Knapp vier Wochen ist es her, dass die L675 zwischen Wetter und Herdecke nach einer umfangreichen Hangsicherungsmaßnahme wieder freigegeben werden konnte. Nach dem Starkregenereignis der letzten Woche zeigt sich nun – diese Arbeiten haben genau den Zweck erfüllt, für den sie gebaut wurden, denn die neuen Fangzäune haben womöglich sogar Schlimmeres verhindert.

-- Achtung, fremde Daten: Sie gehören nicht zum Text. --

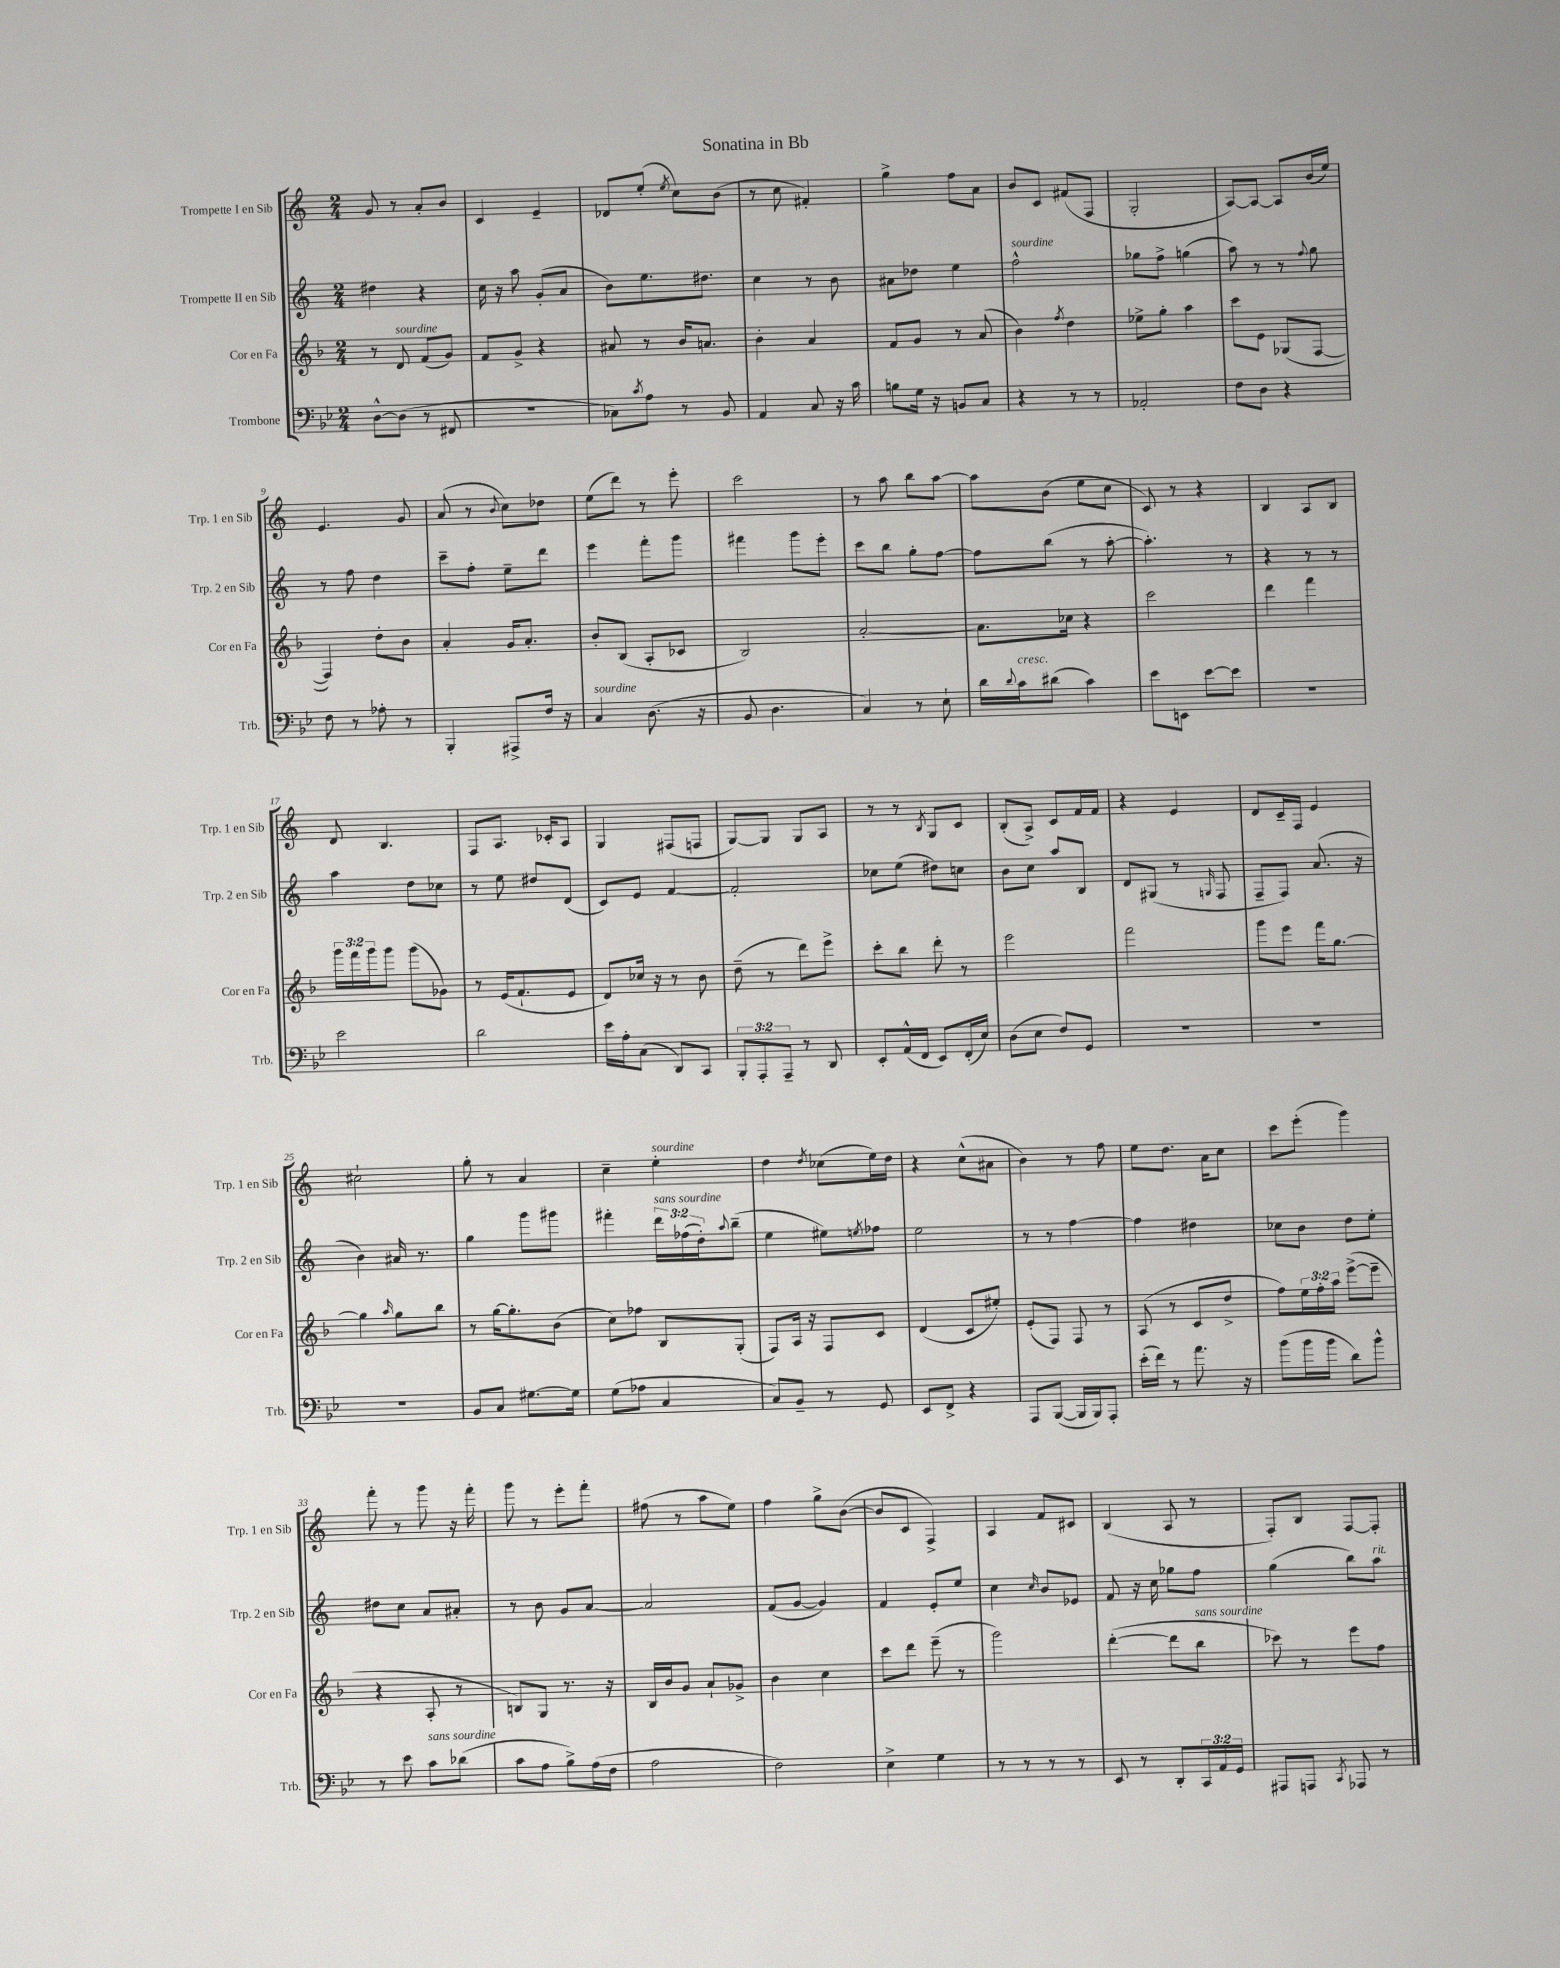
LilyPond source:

\header { title = "Sonatina in Bb" }
<<
\new StaffGroup <<
\new Staff = "s0" \with { instrumentName = "Trompette I en Sib" shortInstrumentName = "Trp. 1 en Sib" } {
    \clef treble \key c \major \numericTimeSignature \time 2/4
    g'8 r8 a'8-. b'8 |
    c'4 e'4-- |
    des'8 e''8-.( \acciaccatura { e''8 } c''8) b'8( |
    r8 c''8 fis'4-.) |
    g''4-> f''8 a'8 |
    b'8 c'8 fis'8( f8 |
    g2-. |
    a8~) a8~ a8 b'16( e''16) |
    e'4. g'8 |
    a'8( r8 \appoggiatura { b'8 } c''8) des''8 |
    e''8( d'''8) r8 e'''8-. |
    c'''2 |
    r8 a''8 b''8 a''8~ |
    a''8 b'8( e''8 c''8 |
    c'8) r8 r4 |
    b4 a8 b8 |
    d'8 b4. |
    f8 a8. ces'16-. a8 |
    g4 fis8( f8 |
    g8~) g8 g8 a8 |
    r8 r8 \acciaccatura { b8 } g8 c'8 |
    b8-.( a8->) c'8 f'16 f'16 |
    r4 e'4 |
    d'8 c'16-- f16 e'4 |
    cis''2-! |
    g''8-. r8 a'4 |
    c''4-- e''4-.^\markup { \italic "sourdine" } |
    d''4 \acciaccatura { d''8 } ces''8( e''16) d''16 |
    r4 c''8-^( ais'8 |
    b'4) r8 f''8 |
    e''8 d''8. a'16 c''8 |
    c'''8 e'''8-.( g'''4) |
    f'''8-. r8 g'''8 r16 f'''16-. |
    g'''8 r8 e'''8-. f'''8-. |
    fis''8( r8 a''8 e''8) |
    f''4 g''8-> b'8~( |
    b'8 c'8 f4->) |
    a4 f'8 cis'8 |
    b4( a8 r8 |
    f8-.) b8 f8~ f8-. \bar "|." |
}
\new Staff = "s1" \with { instrumentName = "Trompette II en Sib" shortInstrumentName = "Trp. 2 en Sib" } {
    \clef treble \key c \major \numericTimeSignature \time 2/4 \override Staff.TupletNumber.text = #tuplet-number::calc-fraction-text
    dis''4 r4 |
    c''16 r16 a''8 g'8-.( a'8 |
    b'8) e''8. dis''8. |
    c''4 r8 b'8 |
    ais'8 des''8 e''4 |
    f''2-^^\markup { \italic "sourdine" } |
    ges''8 f''8-> g''4( |
    a''8) r8 r8 \appoggiatura { f''8 } g''8 |
    r8 f''8 d''4 |
    c'''8-- f''8-. e''8-- d'''8 |
    e'''4 f'''8-. g'''8 |
    fis'''4 g'''8 e'''8-. |
    c'''8 b''8 g''8-. f''8~ |
    f''8 b''8( r8 a''8~-. |
    a''4.-.) r8 |
    r4 r8 r8 |
    a''4 d''8 ces''8 |
    r8 e''8 dis''8 d'8( |
    c'8) e'8 f'4~ |
    f'2-. |
    ces''8 e''8( dis''8) c''8 |
    b'8 c''8 a''8 b8 |
    d'8 gis8( r8 \grace { g16 } f8 |
    f8-- f8) a'8.( r16 |
    b'4) ais'16 r8. |
    g''4 g'''8 gis'''8 |
    fis'''4-. \tuplet 3/2 { d'''16^\markup { \italic "sans sourdine" } fes''16( d''16-.) } \appoggiatura { a''8 } b''8--( |
    e''4 eis''8) \acciaccatura { e''8 } fes''8 |
    e''2 |
    r8 r8 f''4~ |
    f''4 dis''4 |
    ces''8 b'8 d''8 e''8-. |
    dis''8 c''8 a'8 ais'8-. |
    r8 b'8 g'8 a'8~ |
    a'2 |
    f'8( g'8~ g'4) |
    f'4 e'8-. e''8 |
    c''4 \grace { c''16 } b'8 ees'8 |
    f'8 r16 c''16 ges''8 f''8 |
    g''4( b''8) a''8^\markup { \italic "rit." } \bar "|." |
}
\new Staff = "s2" \with { instrumentName = "Cor en Fa" shortInstrumentName = "Cor en Fa" } {
    \clef treble \key f \major \numericTimeSignature \time 2/4 \override Staff.TupletNumber.text = #tuplet-number::calc-fraction-text
    r8 d'8^\markup { \italic "sourdine" } f'8( g'8) |
    f'8 g'8-> r4 |
    ais'8 r8 bes'16 a'8. |
    bes'4-. a'4 |
    f'8 g'8 r8 a'8( |
    bes'4) \acciaccatura { f''8 } d''4 |
    ees''8-> g''8-. a''4 |
    c'''8 e'8 ges8( f8~ |
    f4) d''8-. bes'8 |
    a'4-. g'16 a'8.-. |
    bes'8-. bes8( a8-. ces'8 |
    bes2) |
    a'2~-. |
    a'8. ces''16 r4 |
    c'''2 |
    d'''4 f'''4 |
    \tuplet 3/2 { g'''16 f'''16 g'''16 } g'''8 g'''8( ges'8) |
    r8 e'16( f'8.-! e'8 |
    d'8) ces''16 r16 r8 bes'8 |
    d''8--( r8 d'''8) e'''8-> |
    c'''8-. bes''8 d'''8-. r8 |
    e'''2 |
    f'''2 |
    g'''8 e'''8 f'''16 g''8.~ |
    g''4 \grace { a''16 } g''8 bes''8 |
    r8 g''16~ g''8.-. bes'8( |
    c''8) fes''8 bes8 g8-.( |
    f8) a16 r16 f8 c'8 |
    d'4( c'8 eis''8-.) |
    e'8-.( f8) f8 r8 |
    a8( r8 c'8 d''8-> |
    f''8) \tuplet 3/2 { e''16 f''16-. a''16 } e'''8~->( e'''8-- |
    r4 a8-. r8 |
    b8) g8 r8. r16 |
    bes16 bes'16 g'8 a'8-! ges'8-> |
    bes'4 c''4 |
    c'''8 d'''8 e'''8--( r8 |
    g'''2) |
    d'''4~-.( d'''8 bes''8^\markup { \italic "sans sourdine" } |
    ces'''8) r8 e'''8 f''8 \bar "|." |
}
\new Staff = "s3" \with { instrumentName = "Trombone" shortInstrumentName = "Trb." } {
    \clef bass \key bes \major \numericTimeSignature \time 2/4 \override Staff.TupletNumber.text = #tuplet-number::calc-fraction-text
    d8~-^ d8( r8 fis,8 |
    R2 |
    ces8) \acciaccatura { c'8 } a8 r8 bes,8 |
    a,4 c8 r16 c'16 |
    b8 g16 r16 b,8 c8 |
    r4 r8 r8 |
    aes,2-. |
    f8 d8 r4 |
    f8 r8 aes8-. r8 |
    bes,,4-. ais,,8-> f16 r16 |
    c4^\markup { \italic "sourdine" } d8.( r16 |
    bes,8 d4. |
    c4) r8 ees8-! |
    d'16 \appoggiatura { d'8 } c'16^\markup { \italic "cresc." } dis'8( c'4) |
    ees'8 e,8 ees'8~ ees'8 |
    R2 |
    ees'2 |
    d'2 |
    ees'16 a16-. c8( d,8) c,8 |
    \tuplet 3/2 { bes,,8-. a,,8-. a,,8-- } r8 d,8 |
    ees,8-. a,16-^( f,16 ees,8) f,16-.( ees16) |
    d8( ees8 f8) g,8 |
    R2 |
    R2 |
    R2 |
    bes,8 c8 gis8.~ gis16 |
    g8( aes8 c4 |
    c8) bes,8-- r8 g,8 |
    ees,8 f,8-> r4 |
    a,,8 bes,,8~( bes,,16 bes,,16) a,,8-. |
    ees'16-.( f'16) r8 a'8. r16 |
    bes'8( bes'16 bes'16 d'8) bes'8-^ |
    r8 ees'8 c'8^\markup { \italic "sans sourdine" } des'8( |
    c'8 a8 bes8->) a16( f16 |
    a2 |
    f2) |
    ees4-> g4 |
    r8 r8 r8 r8 |
    ees,8 r8 d,8-. \tuplet 3/2 { c,16 a,16 g,16 } |
    ais,,8 a,,8 \acciaccatura { c,8 } aes,,8 r8 \bar "|." |
}
>>
>>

Durch das Unwetter wurden an mehreren Stellen des Hangs größere Felsen, Geröll, Erdabgänge und auch ganze Bäume heruntergespült. Dies wird nun im Nachhinein sichtbar, denn die Fangzäune haben diese abrutschende Masse aufgefangen, festgehalten und somit verhindert, dass sie weitere Schäden anrichtet. Doch die Abgänge waren so massiv, dass die Zäune teilweise beschädigt sind und jetzt erneuert werden müssen. Dafür ist das beauftragte Unternehmen bereits vor Ort, um mit Nachdruck die Schäden zu beseitigen.

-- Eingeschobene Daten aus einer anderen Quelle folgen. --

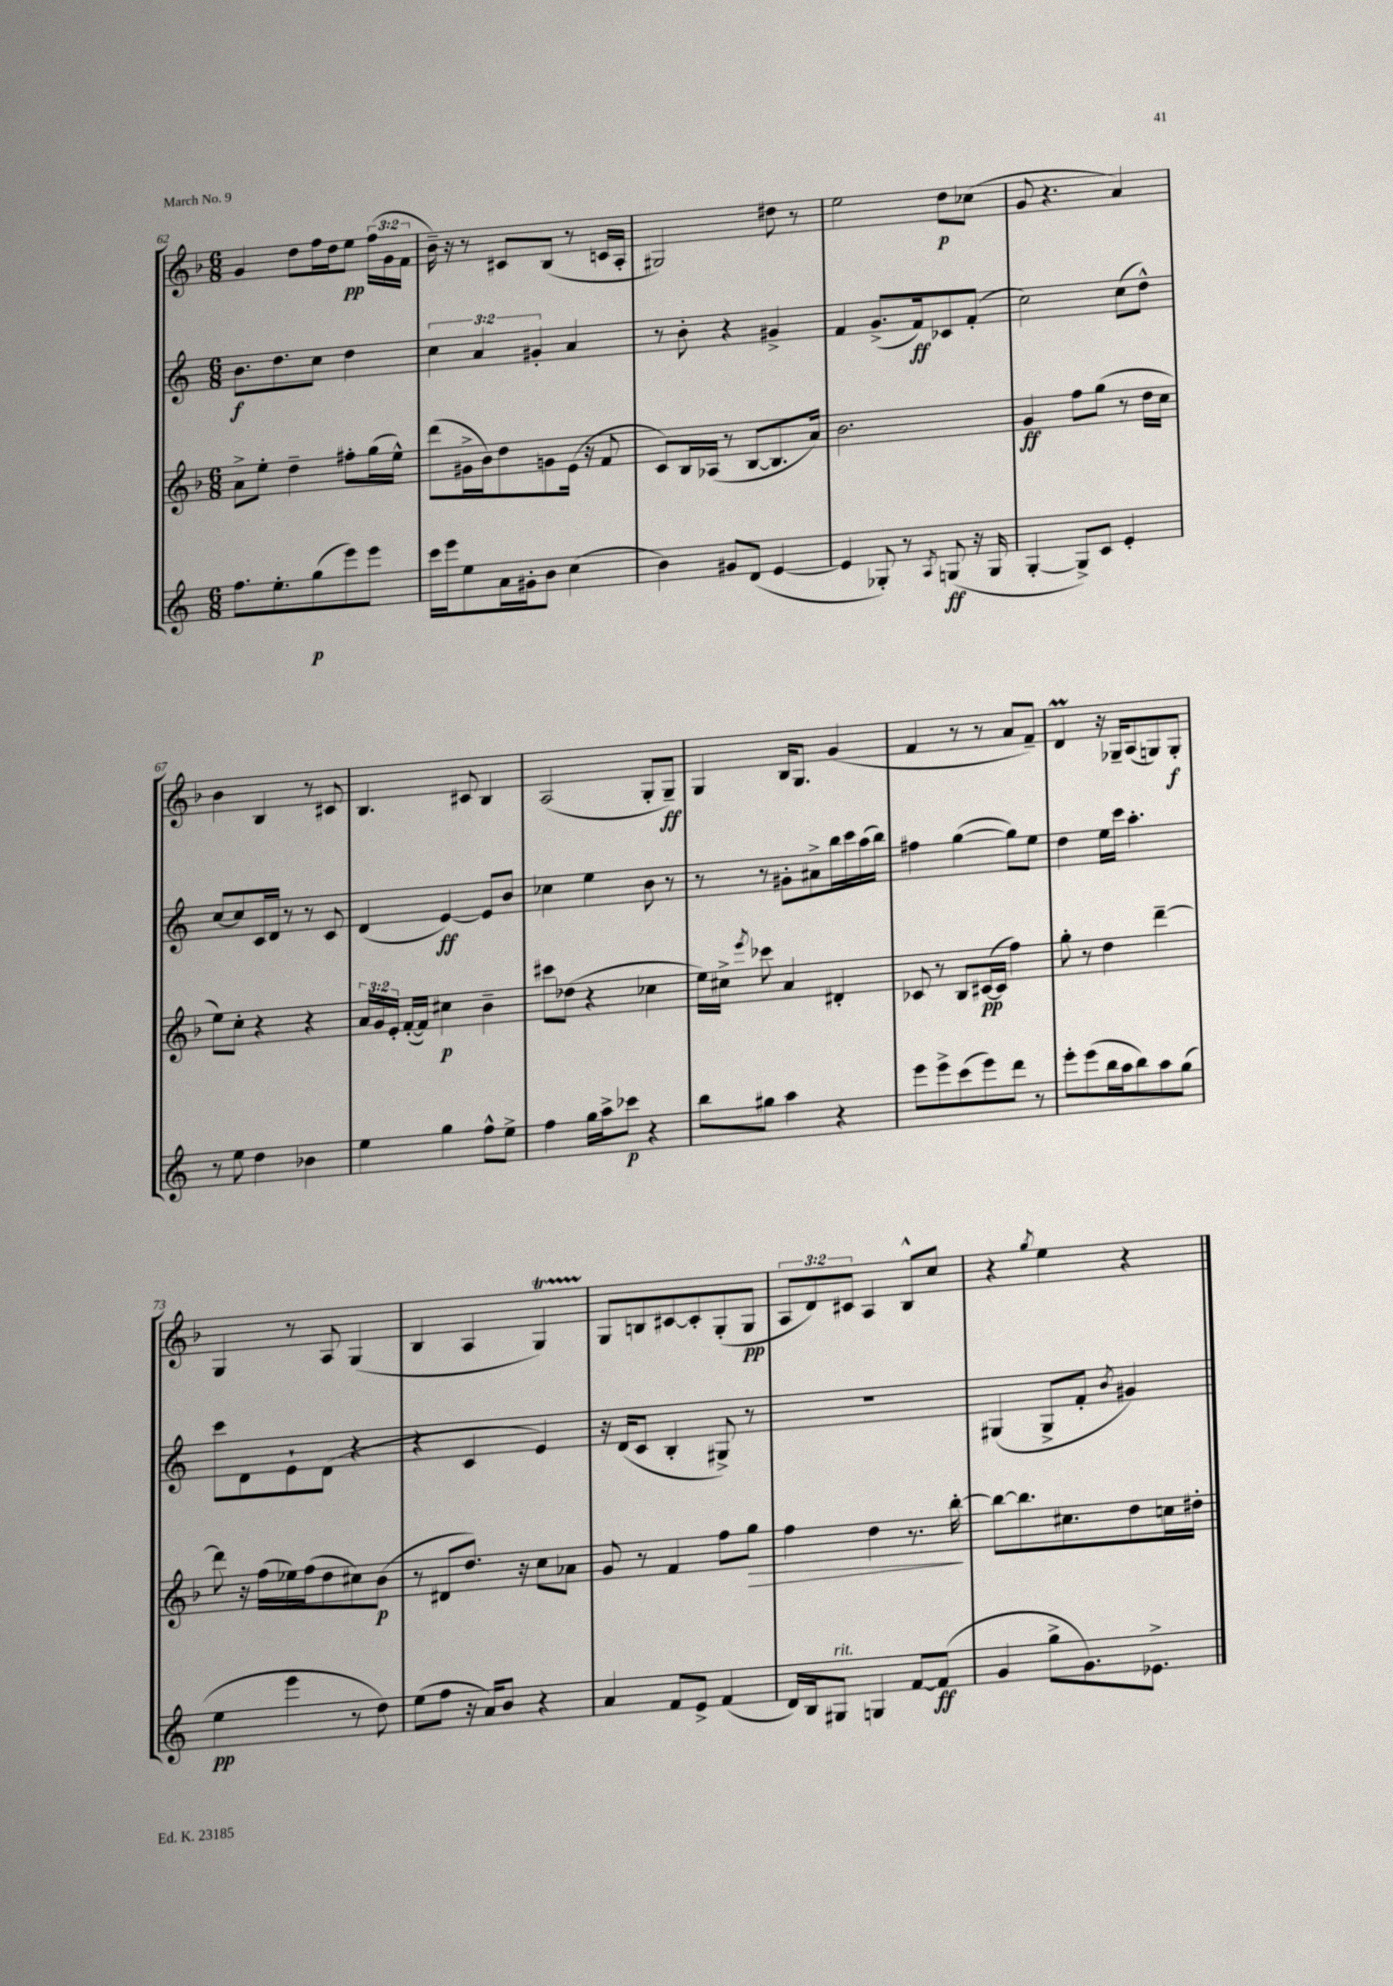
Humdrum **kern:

Wie lange diese Arbeiten dauern, kann zum jetzigen Zeitpunkt aber noch nicht abgeschätzt werden, sagt Straßen NRW.

 

Bild: Die Fangzäune an der L675 mussten während des Unwetters einiges aushalten – Geröll, Erde, Felsen und sogar ganze Bäume wurden durch die Hangsicherungsmaßnahme aufgefangen.